Vancouver, for instance, has a lot of high rises and surface parking, but fewer single-family homes, said Parkland’s Haugh. “We think that there's an obvious market for us to serve those garage orphans with a great offering and meet their needs.”
Kum & Go has a similar strategy, targeting areas where apartments and townhouses are the norm. The company also looks at places that do not have the electrical capacity to be able to charge EVs in every single garage in the neighborhood when adoption rates increase, said Maass.
But what both really zero in on are the road trippers, and they’re channeling a lot of their energy along the fuel corridor. “The more widespread opportunity that we see is servicing travelers, not commuters,” said Haugh. “There's a clear opportunity and a clear need to provide the services to these travelers.”
Capturing their dollars
Setting up a plug is just the first step in luring EV consumers to a store. Traditional c-store customers are in and out within a few minutes, but EV users often have to stick around for 30, and up to 90, minutes to recharge.
If operators want repeat customers, there is a lot of data they should analyze, panelists said. What are they buying? How often are they charging and how long does it take? How many kilowatts per hour are getting charged? How long do the charges last? Where do its consumers live and work?
Understanding their habits will help c-stores tailor their offerings to the local shopper because amenities will be key, Siraj said.
At Parkland, Haugh said the company ensures that a location has multiple chargers. “You might think, well, we only have a few customers in these markets. Let's just put in one. Our recommendation is that's a bad idea,” he said. That’s because when customers see online that a location only has a single charging station, they’re likely to look for another one to avoid driving across town or taking the exit only to find that the lone charger is occupied.
“We think even in the early stages of adoption, it's really important to go all in and invest in multiple outlets,” Haugh said.
He also emphasized a simple but valuable amenity: clean restrooms. While it’s always a part of the store experience, with more shoppers spending longer amounts of time inside drinking coffee and eating, it becomes even more important. “Sizing, cleaning them, putting them on the right cycle and making sure that your commitment to that experience is flawless is a really important fundamental,” he said.

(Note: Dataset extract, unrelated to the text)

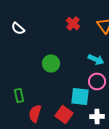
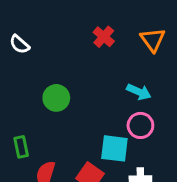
green circle: (51, 63) -> (56, 98), moved

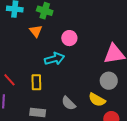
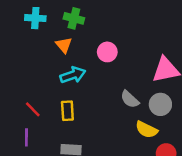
cyan arrow: (54, 59) -> (73, 75), moved
gray semicircle: (69, 103) -> (130, 99), moved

Parkland also invested heavily in its digital experience as it increased its EV capabilities. “The product is digital, literally electricity, right?” Haugh said.
The c-store chain integrated its chargers directly to its Journie Rewards loyalty program app, where users get personalized promotions for the in-store experience when they start charging. The mobile app also provides ongoing updates, in case their car doesn’t, so they know when their vehicle is fully charged. This helps alleviate the problem of cars parking for too long as other EV consumers wait for stations.

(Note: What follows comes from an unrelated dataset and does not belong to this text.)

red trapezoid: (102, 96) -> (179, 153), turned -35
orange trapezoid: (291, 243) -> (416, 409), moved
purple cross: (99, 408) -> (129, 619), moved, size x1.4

For Kum & Go, speed is key to drawing more consumers, Maass said. The company will no longer use Level 2 chargers and aims to get people on and off the lot in about 30 minutes. “Fifteen would make it even better,” he said.
That’s not to say they don’t lean into the amenities inside the store, offering WiFi, elevating their foodservice with items like grab-and-go burritos and having plenty of seating. Maass also said EV customers will need a canopy over their chargers to be protected from rain or snow as they wait.
As adoption increases, however, Siraj warned customers will get pickier about the overall experience, so learning more about consumer behavior will be critical.
“One of the things that you can get through data is really understanding that customer. Where did they go before they went to your store and after your store? So then you can start to understand what they really want to do. … How can you bring that [information] into your location to differentiate it?” said Siraj. “Be the one-stop [shop] for them so that they choose you over the competition.”